Design:
- Edible food packaging could be instrumental in reducing the waste associated with getting grains, gels and liquids from farm or processing facility to your table. While it started as a neat molecular gastronomy trick it's now getting some real development work to make it a potentially viable commercial solution for mass markets.
- Being a better designer means being a more curious human overall and studying all sorts of things that are not design. Seems obvious enough but worth reiterating.
- A $200 single serving tea machine. The human ritual of making tea goes back to around 300 AD, at least. It's safe to say that collectively we enjoy the habit overall, and that the act of making and sharing tea plays an important role across many cultures and nations, so maybe we would be better off without a "keurig machine for tea."

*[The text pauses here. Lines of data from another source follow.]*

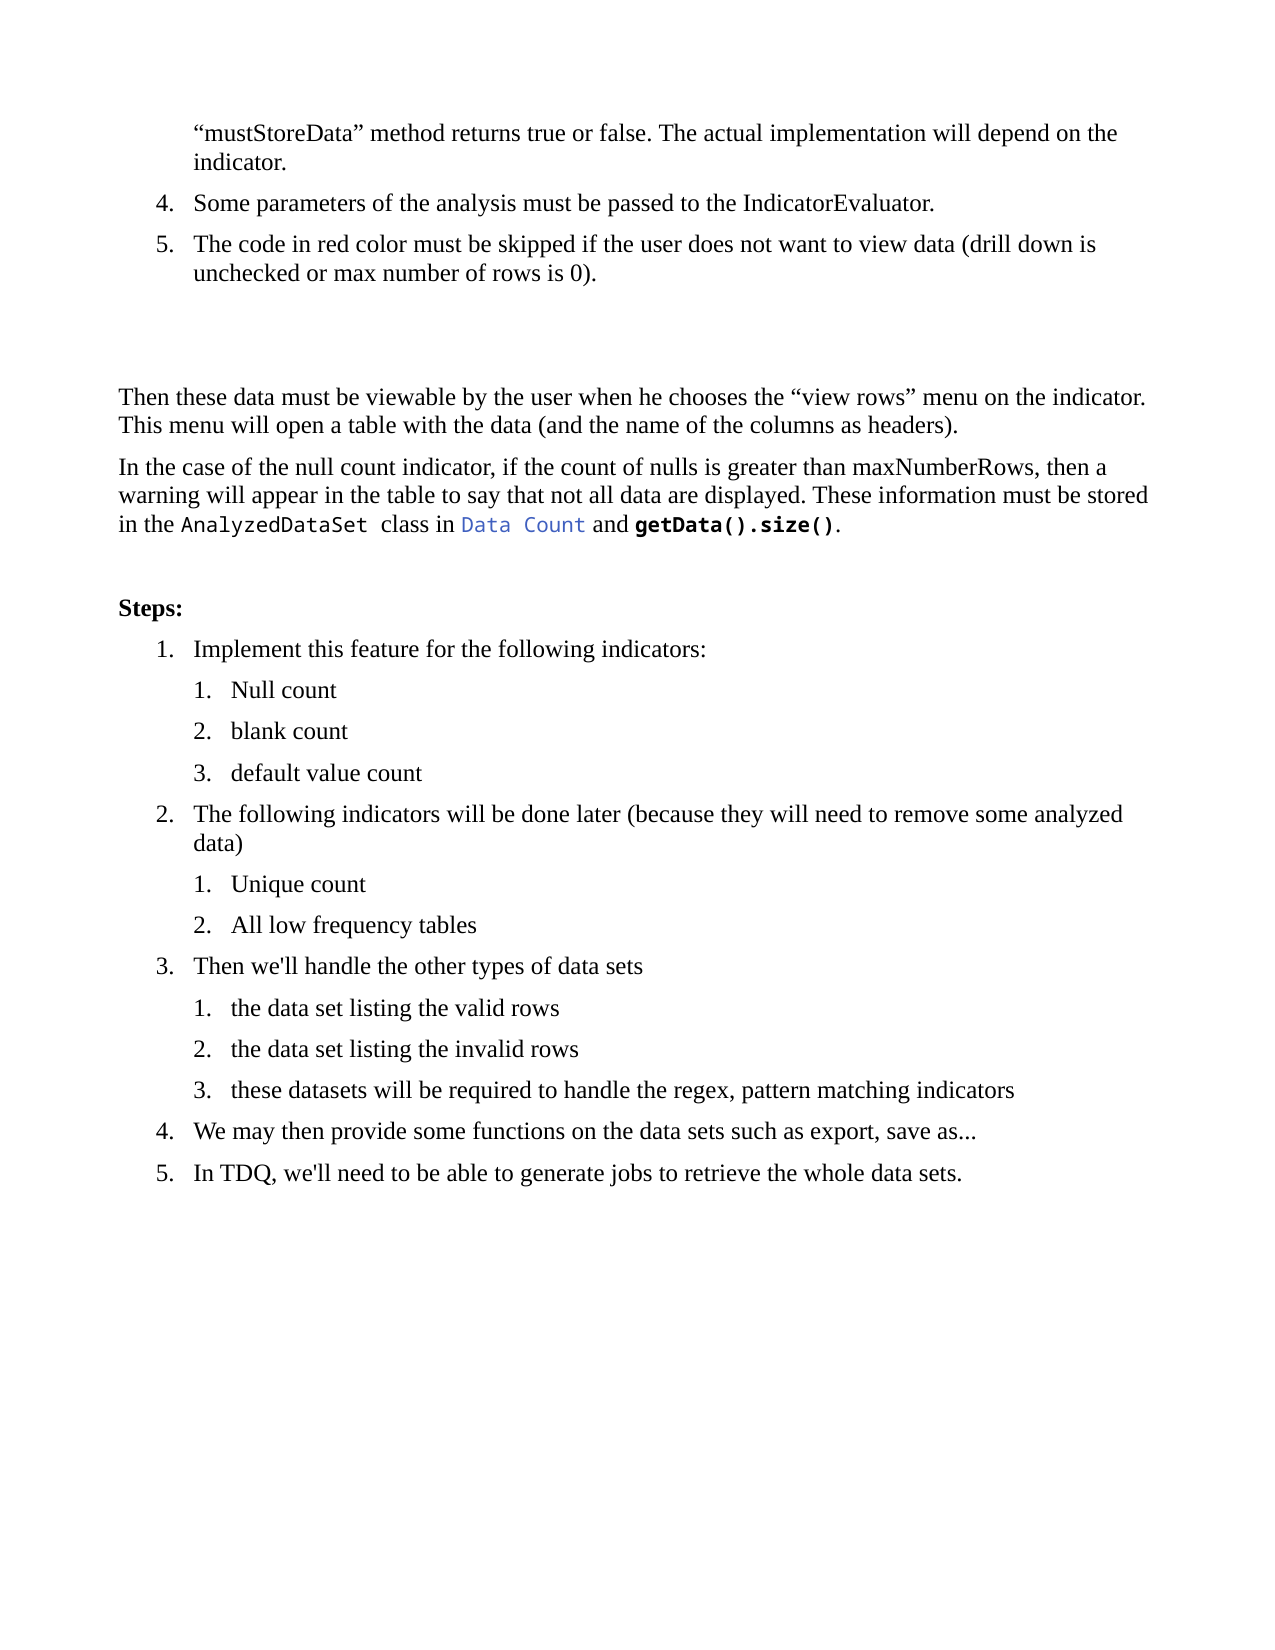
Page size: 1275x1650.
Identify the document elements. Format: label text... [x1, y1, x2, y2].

list Then we'll handle the other types of data sets [156, 951, 1157, 980]
text In the case of the null count indicator, if the count of nulls is greater than maxNumberRows, then a warning will appear in the table to say that not all data are displayed. These information must be stored in the AnalyzedDataSet class in Data Count and getData().size(). [118, 452, 1157, 539]
list the data set listing the invalid rows [193, 1034, 1157, 1063]
list Unique count [193, 869, 1157, 898]
list We may then provide some functions on the data sets such as export, save as... [156, 1116, 1157, 1145]
list The following indicators will be done later (because they will need to remove some analyzed data) [156, 799, 1157, 856]
list Some parameters of the analysis must be passed to the IndicatorEvaluator. [156, 188, 1157, 217]
list Implement this feature for the following indicators: [156, 634, 1157, 663]
list The code in red color must be skipped if the user does not want to view data (drill down is unchecked or max number of rows is 0). [156, 229, 1157, 287]
list “mustStoreData” method returns true or false. The actual implementation will depend on the indicator. [156, 118, 1157, 176]
text Then these data must be viewable by the user when he chooses the “view rows” menu on the indicator. This menu will open a table with the data (and the name of the columns as headers). [118, 382, 1157, 439]
list the data set listing the valid rows [193, 993, 1157, 1021]
list In TDQ, we'll need to be able to generate jobs to retrieve the whole data sets. [156, 1158, 1157, 1186]
text Steps: [118, 593, 1157, 621]
list these datasets will be required to handle the regex, pattern matching indicators [193, 1075, 1157, 1104]
list All low frequency tables [193, 910, 1157, 939]
list Null count [193, 675, 1157, 704]
list blank count [193, 716, 1157, 745]
list default value count [193, 758, 1157, 786]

Humanity Intersecting Technology:
- What happens you spend a lot of time experiencing the world through a robot proxy? Weird things, turns out. A great read on how it feels to filter our human nature through a machine.

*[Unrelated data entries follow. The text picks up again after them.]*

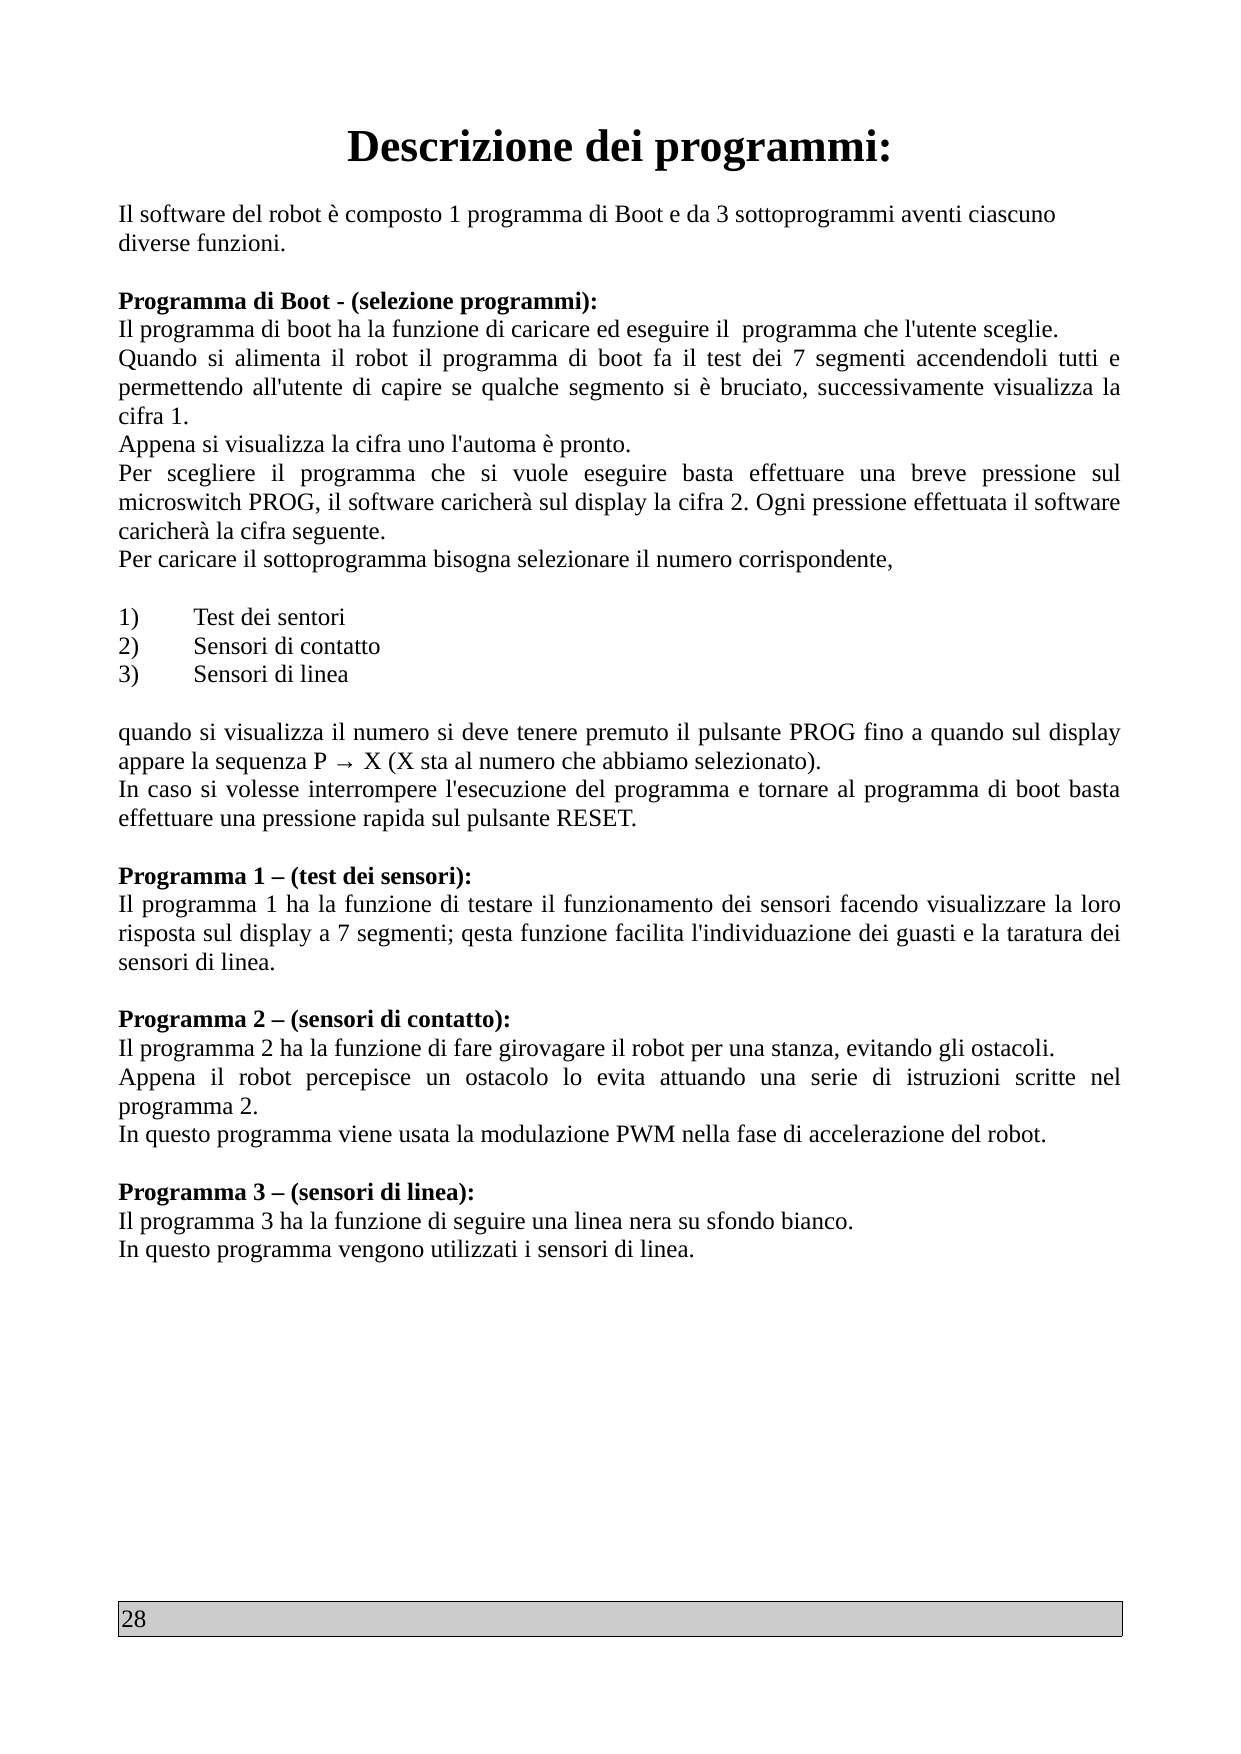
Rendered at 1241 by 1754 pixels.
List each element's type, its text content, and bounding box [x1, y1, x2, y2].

text Il programma 3 ha la funzione di seguire una linea nera su sfondo bianco. [118, 1206, 1122, 1234]
text In caso si volesse interrompere l'esecuzione del programma e tornare al programma di boot basta effettuare una pressione rapida sul pulsante RESET. [118, 774, 1122, 832]
text Il software del robot è composto 1 programma di Boot e da 3 sottoprogrammi aventi ciascuno diverse funzioni. [118, 199, 1122, 257]
text In questo programma vengono utilizzati i sensori di linea. [118, 1234, 1122, 1263]
text Appena si visualizza la cifra uno l'automa è pronto. [118, 429, 1122, 458]
text Programma 3 – (sensori di linea): [118, 1177, 1122, 1206]
text Il programma di boot ha la funzione di caricare ed eseguire il programma che l'utente sceglie. [118, 314, 1122, 343]
text quando si visualizza il numero si deve tenere premuto il pulsante PROG fino a quando sul display appare la sequenza P → X (X sta al numero che abbiamo selezionato). [118, 717, 1122, 774]
text Per caricare il sottoprogramma bisogna selezionare il numero corrispondente, [118, 544, 1122, 573]
text Programma 1 – (test dei sensori): [118, 861, 1122, 889]
text Descrizione dei programmi: [118, 118, 1122, 171]
text Quando si alimenta il robot il programma di boot fa il test dei 7 segmenti accendendoli tutti e permettendo all'utente di capire se qualche segmento si è bruciato, successivamente visualizza la cifra 1. [118, 343, 1122, 429]
text Programma 2 – (sensori di contatto): [118, 1004, 1122, 1033]
text Per scegliere il programma che si vuole eseguire basta effettuare una breve pressione sul microswitch PROG, il software caricherà sul display la cifra 2. Ogni pressione effettuata il software caricherà la cifra seguente. [118, 458, 1122, 544]
text Programma di Boot - (selezione programmi): [118, 286, 1122, 314]
list Sensori di linea [118, 659, 1122, 688]
text Il programma 2 ha la funzione di fare girovagare il robot per una stanza, evitando gli ostacoli. [118, 1033, 1122, 1062]
list Sensori di contatto [118, 631, 1122, 659]
text Il programma 1 ha la funzione di testare il funzionamento dei sensori facendo visualizzare la loro risposta sul display a 7 segmenti; qesta funzione facilita l'individuazione dei guasti e la taratura dei sensori di linea. [118, 889, 1122, 976]
text In questo programma viene usata la modulazione PWM nella fase di accelerazione del robot. [118, 1119, 1122, 1148]
list Test dei sentori [118, 602, 1122, 631]
text Appena il robot percepisce un ostacolo lo evita attuando una serie di istruzioni scritte nel programma 2. [118, 1062, 1122, 1119]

- Business Insider says that smartphones and high-fidelity digital maps are helping refugees make their own way and avoid the traps of human traffickers and smugglers.

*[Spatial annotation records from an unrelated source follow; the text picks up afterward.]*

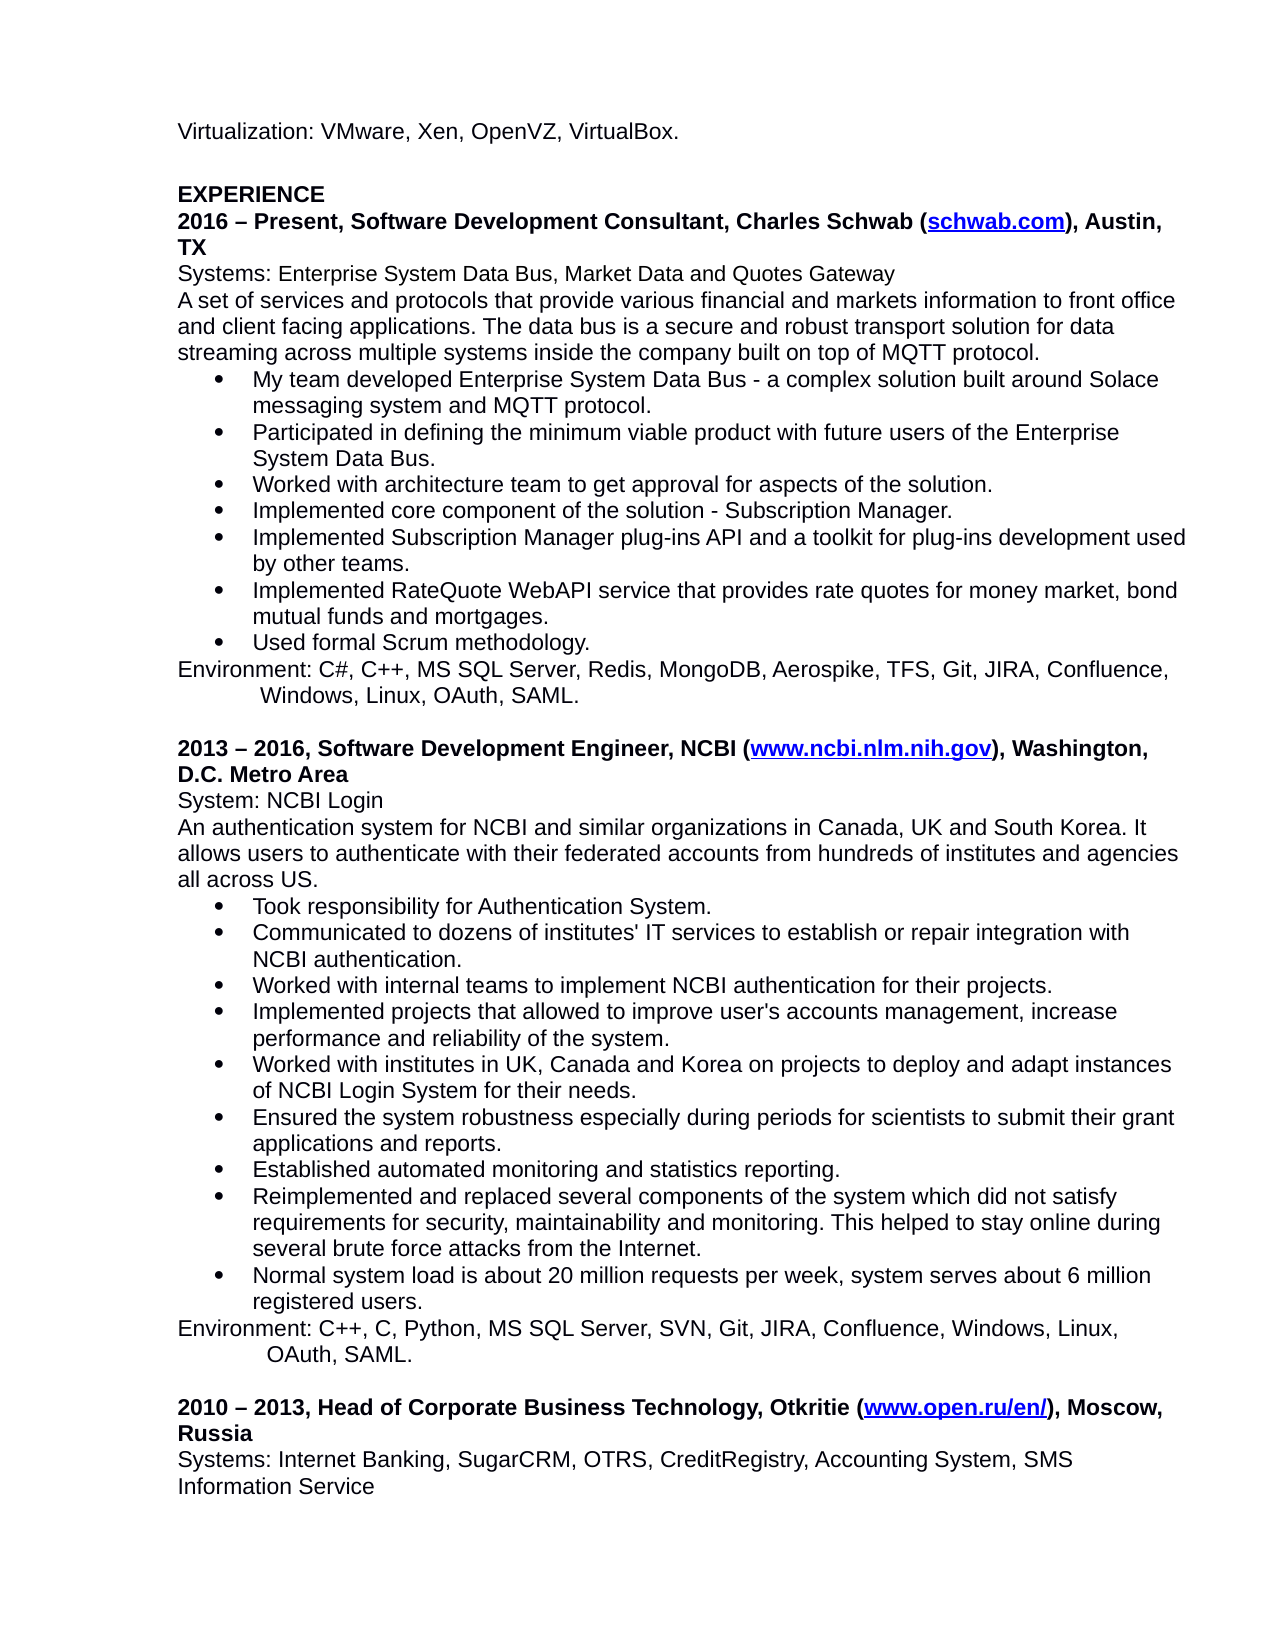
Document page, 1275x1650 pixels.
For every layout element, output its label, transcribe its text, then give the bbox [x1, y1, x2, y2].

list Worked with institutes in UK, Canada and Korea on projects to deploy and adapt instances of NCBI Login System for their needs. [215, 1051, 1186, 1104]
text System: NCBI Login [177, 787, 1186, 814]
list Implemented RateQuote WebAPI service that provides rate quotes for money market, bond mutual funds and mortgages. [215, 577, 1186, 629]
list Communicated to dozens of institutes' IT services to establish or repair integration with NCBI authentication. [215, 919, 1186, 972]
list My team developed Enterprise System Data Bus - a complex solution built around Solace messaging system and MQTT protocol. [215, 366, 1186, 418]
list Implemented projects that allowed to improve user's accounts management, increase performance and reliability of the system. [215, 998, 1186, 1051]
text 2016 – Present, Software Development Consultant, Charles Schwab (schwab.com), Austin, TX [177, 208, 1186, 260]
list Participated in defining the minimum viable product with future users of the Enterprise System Data Bus. [215, 418, 1186, 471]
list Ensured the system robustness especially during periods for scientists to submit their grant applications and reports. [215, 1104, 1186, 1156]
text EXPERIENCE [177, 181, 1186, 208]
text Virtualization: VMware, Xen, OpenVZ, VirtualBox. [177, 118, 1186, 144]
text Systems: Internet Banking, SugarCRM, OTRS, CreditRegistry, Accounting System, SMS Information Service [177, 1446, 1186, 1499]
list Normal system load is about 20 million requests per week, system serves about 6 million registered users. [215, 1262, 1186, 1314]
list Worked with architecture team to get approval for aspects of the solution. [215, 471, 1186, 497]
text 2010 – 2013, Head of Corporate Business Technology, Otkritie (www.open.ru/en/), Moscow, Russia [177, 1393, 1186, 1446]
list Reimplemented and replaced several components of the system which did not satisfy requirements for security, maintainability and monitoring. This helped to stay online during several brute force attacks from the Internet. [215, 1183, 1186, 1262]
list Worked with internal teams to implement NCBI authentication for their projects. [215, 972, 1186, 998]
text An authentication system for NCBI and similar organizations in Canada, UK and South Korea. It allows users to authenticate with their federated accounts from hundreds of institutes and agencies all across US. [177, 814, 1186, 893]
list Established automated monitoring and statistics reporting. [215, 1156, 1186, 1183]
list Implemented Subscription Manager plug-ins API and a toolkit for plug-ins development used by other teams. [215, 524, 1186, 577]
list Implemented core component of the solution - Subscription Manager. [215, 497, 1186, 524]
text Environment: C++, C, Python, MS SQL Server, SVN, Git, JIRA, Confluence, Windows, Linux, [177, 1314, 1186, 1341]
list Took responsibility for Authentication System. [215, 893, 1186, 919]
text 2013 – 2016, Software Development Engineer, NCBI (www.ncbi.nlm.nih.gov), Washington, D.C. Metro Area [177, 735, 1186, 787]
text Environment: C#, C++, MS SQL Server, Redis, MongoDB, Aerospike, TFS, Git, JIRA, Confluence, [177, 656, 1186, 682]
list Used formal Scrum methodology. [215, 629, 1186, 656]
text A set of services and protocols that provide various financial and markets information to front office and client facing applications. The data bus is a secure and robust transport solution for data streaming across multiple systems inside the company built on top of MQTT protocol. [177, 287, 1186, 366]
text Systems: Enterprise System Data Bus, Market Data and Quotes Gateway [177, 260, 1186, 287]
text OAuth, SAML. [177, 1341, 1186, 1367]
text Windows, Linux, OAuth, SAML. [177, 682, 1186, 708]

- Lower automation technology costs could mean some dining out options become more of a "food delivery" experience, less a human one.
Designing Space:
- Giant LEGO-like blocks for adults to build their own life size forts or partitions. It seems a little goofy at first but a modular, flexible function system like that could save mixed-use spaces time, money, and construction/furniture waste over longer term.
Our Weird Future:
- Robots that identify sea stars and then assassinate them (using a poison injecting needle) in order to preserve coral reefs. It might be helping the oceans but it's going to haunt your dreams.